**What the exercise asks**
Your answer should be one number, the count of lines in the records that carry the string "most".
··· Given data ···
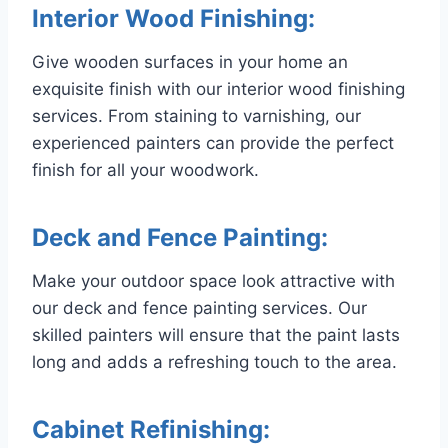
Interior Wood Finishing:
Give wooden surfaces in your home an
exquisite finish with our interior wood finishing
services. From staining to varnishing, our
experienced painters can provide the perfect
finish for all your woodwork.
Deck and Fence Painting:
Make your outdoor space look attractive with
our deck and fence painting services. Our
skilled painters will ensure that the paint lasts
long and adds a refreshing touch to the area.
Cabinet Refinishing:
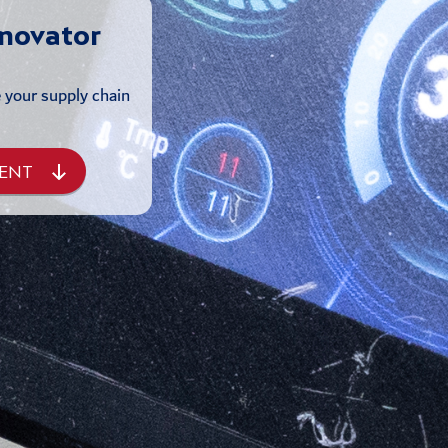
nnovator
e your supply chain
ENT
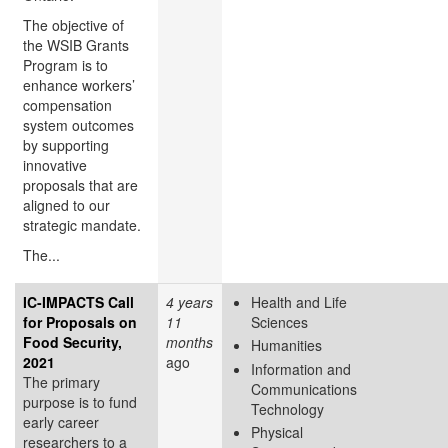
The objective of
the WSIB Grants
Program is to
enhance workers’
compensation
system outcomes
by supporting
innovative
proposals that are
aligned to our
strategic mandate.
The...
IC-IMPACTS Call
4 years
Health and Life
for Proposals on
11
Sciences
Food Security,
months
Humanities
2021
ago
Information and
The primary
Communications
purpose is to fund
Technology
early career
Physical
researchers to a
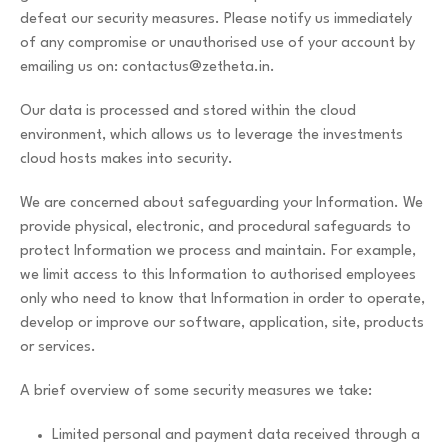
defeat our security measures. Please notify us immediately
of any compromise or unauthorised use of your account by
emailing us on:
contactus@zetheta.in
.
Our data is processed and stored within the cloud
environment, which allows us to leverage the investments
cloud hosts makes into security.
We are concerned about safeguarding your Information. We
provide physical, electronic, and procedural safeguards to
protect Information we process and maintain. For example,
we limit access to this Information to authorised employees
only who need to know that Information in order to operate,
develop or improve our software, application, site, products
or services.
A brief overview of some security measures we take:
Limited personal and payment data received through a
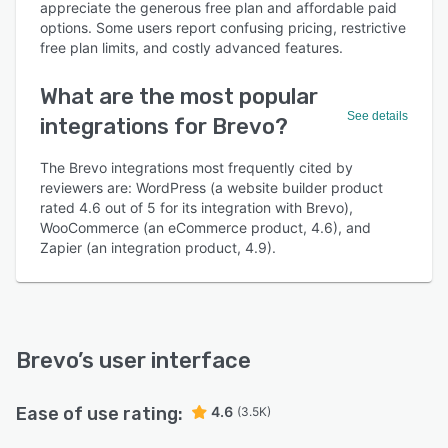
appreciate the generous free plan and affordable paid
options. Some users report confusing pricing, restrictive
free plan limits, and costly advanced features.
What are the most popular
See details
integrations for Brevo?
The Brevo integrations most frequently cited by
reviewers are: WordPress (a website builder product
rated 4.6 out of 5 for its integration with Brevo),
WooCommerce (an eCommerce product, 4.6), and
Zapier (an integration product, 4.9).
Brevo
’s user interface
Ease of use rating:
4.6
(3.5K)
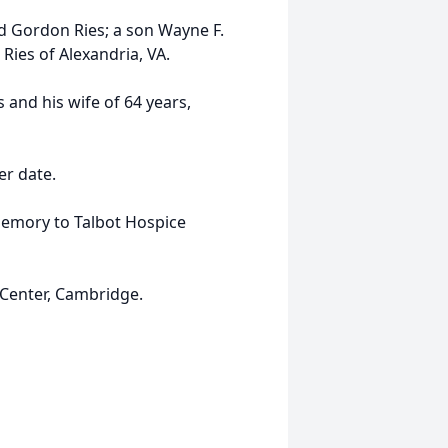
d Gordon Ries; a son Wayne F.
ies of Alexandria, VA.
and his wife of 64 years,
er date.
emory to Talbot Hospice
Center, Cambridge.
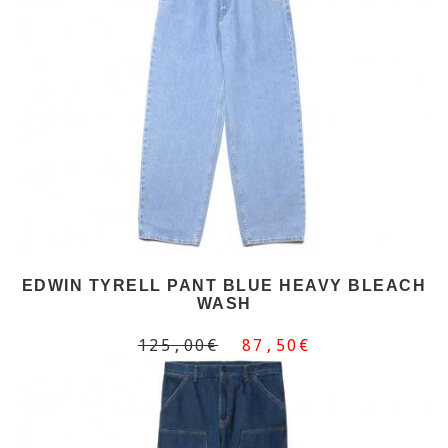
EDWIN TYRELL PANT BLUE HEAVY BLEACH
WASH
125,00€
87,50€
···
**Answer to the problem**
2